By coincidence, although some felt there was a connection, St. Monica Catholic Church was on Richards Street. About one-fifth of the Richards Street property owners objected, saying they didn’t want their street named after the parish (“Santa” means saint in Spanish.) In spite of the argument that the street name had nothing to do with the church name, the name reverted to Richards Street. But after six years of petitions, letters, debate, and the resignation of  two village board members, Richards Street was changed permanently to Santa Monica Boulevard in 1932. The only Milwaukee portion of the street is at its intersection with E. Hampton Avenue.

In 1833, a year after author Walter Scott‘s death, the citizens of Greenwich Village in New York City petitioned to name one of their streets Waverly Place. The name was chosen to honor Scott for his historical novel Waverley and for his romantic stories of England’s past that followed and were known as the Waverly novels. Over the next few decades other cities, including San Francisco, Milwaukee, and St. Paul, named their own Waverly Places.

Milwaukee’s Waverly Place was given the name in 1850 by Parker Charles Cole, a New York City investor. It is one block long and runs between E. Juneau and N. Prospect Avenues. Walter Scott may have also been the inspiration for the naming (in the 1870s) of the Northpoint neighborhod’s Ivanhoe, Kenilworth, and Woodstock Places, titles of other novels in the Waverley series.

Bourbon Street, known for its jazz music and party atmosphere, is in the French Quarter of New Orleans. It was named in honor of the House of Bourbon, the French royal family. Beale Street in Memphis is the “birthplace of the blues” and was made famous by the song Beale Street Blues. It may have been named for a military figure.

In 1967, the developers of the Royal Orleans Subdivision near N. 101st Street and W. Fond du Lac Avenue included Bourbon and Beale Streets, both short residential streets.

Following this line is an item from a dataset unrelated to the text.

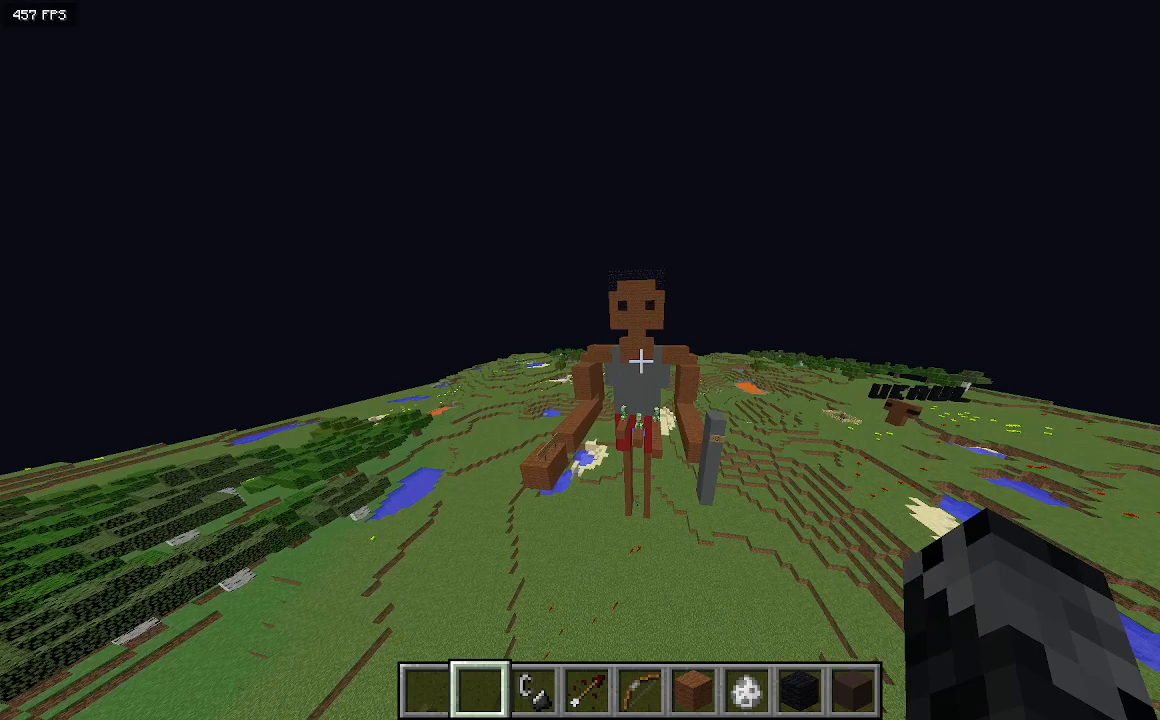
{"keys": ["a", "w"], "events": [[300, "a", "down"]]}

Carl Baehr, a Milwaukee native, is the author of Milwaukee Streets: the Stories Behind their Names, and articles on local history topics. He has done extensive historic research for his upcoming book, Dreams and Disasters: A History of the Irish in Milwaukee. Baehr, a professional genealogist and historical researcher, gives talks on these subjects and on researching Catholic sacramental records.

Euclid Avenue

Vine Street

Boylston Street

Santa Monica Boulevard

Waverly Place

Bourbon Street

Beale  Street

Categories: City Streets, History

4 thoughts on “City Streets: Famous Streets From Other Cities”

  1. David says:

    Hmmmmm…… the Milwaukee versions of the famous streets look kind of dismal.

  2. Boylston Street, at one-block long, is about as short as a street can be. Being so close to my own location, I like to tell others it is the shortest street in the city — but is it really, in terms of actual feet? Does anyone know or care to research this?

  3. Carl says:

    Mike, According to the City Engineer’s Office, the shortest street in the city is Brunks Lane near E. Ward and S. Allis Streets in Bay View. A portion of it has been recently vacated leaving it 41.5 feet long.

  4. Casey says:

    Good to know Carl! I never even thought of that as a street but just as a cut to make turning easier.
    The history of Archer and also Kassner Pl (the only traffic free street I know of) would be interesting.